Task directions >>
Given the listing that follows, report all lines in which the string "Masyarakat" occurs.

Available data >>
=== Begin Enclosure ===
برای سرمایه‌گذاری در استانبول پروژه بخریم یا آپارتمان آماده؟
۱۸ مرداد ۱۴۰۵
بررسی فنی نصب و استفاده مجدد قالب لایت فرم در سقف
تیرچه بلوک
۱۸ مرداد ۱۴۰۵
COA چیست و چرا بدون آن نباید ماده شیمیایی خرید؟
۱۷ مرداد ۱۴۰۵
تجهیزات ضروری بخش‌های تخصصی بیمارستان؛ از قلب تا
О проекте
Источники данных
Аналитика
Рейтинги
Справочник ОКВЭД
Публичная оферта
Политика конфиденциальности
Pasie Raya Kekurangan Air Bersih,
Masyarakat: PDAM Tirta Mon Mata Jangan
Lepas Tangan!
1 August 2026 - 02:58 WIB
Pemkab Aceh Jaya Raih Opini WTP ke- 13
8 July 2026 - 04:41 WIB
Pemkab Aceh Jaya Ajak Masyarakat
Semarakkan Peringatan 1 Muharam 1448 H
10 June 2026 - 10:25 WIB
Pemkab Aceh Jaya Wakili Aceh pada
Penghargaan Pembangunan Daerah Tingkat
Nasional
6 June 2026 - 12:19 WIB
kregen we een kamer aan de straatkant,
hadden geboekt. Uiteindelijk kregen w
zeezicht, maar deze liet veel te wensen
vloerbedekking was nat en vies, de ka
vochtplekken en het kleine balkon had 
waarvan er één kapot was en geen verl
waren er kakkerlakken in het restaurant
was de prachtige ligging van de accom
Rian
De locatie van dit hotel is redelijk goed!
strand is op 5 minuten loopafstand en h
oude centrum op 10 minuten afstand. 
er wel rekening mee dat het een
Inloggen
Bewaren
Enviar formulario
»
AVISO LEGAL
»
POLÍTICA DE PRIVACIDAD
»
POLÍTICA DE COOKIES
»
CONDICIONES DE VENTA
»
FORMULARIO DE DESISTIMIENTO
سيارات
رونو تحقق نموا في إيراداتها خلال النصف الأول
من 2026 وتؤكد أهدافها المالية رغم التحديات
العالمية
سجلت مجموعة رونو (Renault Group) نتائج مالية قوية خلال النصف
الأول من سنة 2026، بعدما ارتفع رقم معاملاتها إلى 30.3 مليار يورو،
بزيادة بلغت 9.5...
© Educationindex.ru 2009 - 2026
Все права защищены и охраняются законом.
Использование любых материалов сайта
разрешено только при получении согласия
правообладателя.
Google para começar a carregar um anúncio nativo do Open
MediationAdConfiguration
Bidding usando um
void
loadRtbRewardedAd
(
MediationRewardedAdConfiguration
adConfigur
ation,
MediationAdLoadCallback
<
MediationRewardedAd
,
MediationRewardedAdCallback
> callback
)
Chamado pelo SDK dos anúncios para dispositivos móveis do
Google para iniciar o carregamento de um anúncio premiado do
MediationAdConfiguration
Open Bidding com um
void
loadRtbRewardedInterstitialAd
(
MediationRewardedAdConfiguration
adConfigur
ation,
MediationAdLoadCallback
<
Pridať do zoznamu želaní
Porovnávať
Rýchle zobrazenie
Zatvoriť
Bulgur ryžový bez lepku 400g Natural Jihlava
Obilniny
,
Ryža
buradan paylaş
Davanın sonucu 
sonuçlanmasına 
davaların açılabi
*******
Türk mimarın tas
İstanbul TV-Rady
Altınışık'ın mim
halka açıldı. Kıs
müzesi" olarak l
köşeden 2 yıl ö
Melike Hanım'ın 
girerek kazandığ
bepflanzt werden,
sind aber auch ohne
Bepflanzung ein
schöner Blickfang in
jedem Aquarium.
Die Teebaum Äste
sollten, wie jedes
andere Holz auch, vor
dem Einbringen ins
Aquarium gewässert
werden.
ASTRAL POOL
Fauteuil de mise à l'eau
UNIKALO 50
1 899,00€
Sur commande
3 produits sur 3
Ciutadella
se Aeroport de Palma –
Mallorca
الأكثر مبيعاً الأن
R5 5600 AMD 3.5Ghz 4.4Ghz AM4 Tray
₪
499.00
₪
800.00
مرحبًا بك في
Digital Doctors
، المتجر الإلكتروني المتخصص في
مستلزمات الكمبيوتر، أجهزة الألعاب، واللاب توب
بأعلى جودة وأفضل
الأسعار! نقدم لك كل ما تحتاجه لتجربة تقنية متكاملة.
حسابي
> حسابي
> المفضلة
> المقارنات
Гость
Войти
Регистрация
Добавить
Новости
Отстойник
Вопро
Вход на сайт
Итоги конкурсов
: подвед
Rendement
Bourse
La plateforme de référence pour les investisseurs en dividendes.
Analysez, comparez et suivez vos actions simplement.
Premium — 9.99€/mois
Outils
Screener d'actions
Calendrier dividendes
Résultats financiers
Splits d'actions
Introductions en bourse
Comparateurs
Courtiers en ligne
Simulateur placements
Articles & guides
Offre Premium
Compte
=== End Enclosure ===
Solution to this exercise >>
Masyarakat: PDAM Tirta Mon Mata Jangan
Pemkab Aceh Jaya Ajak Masyarakat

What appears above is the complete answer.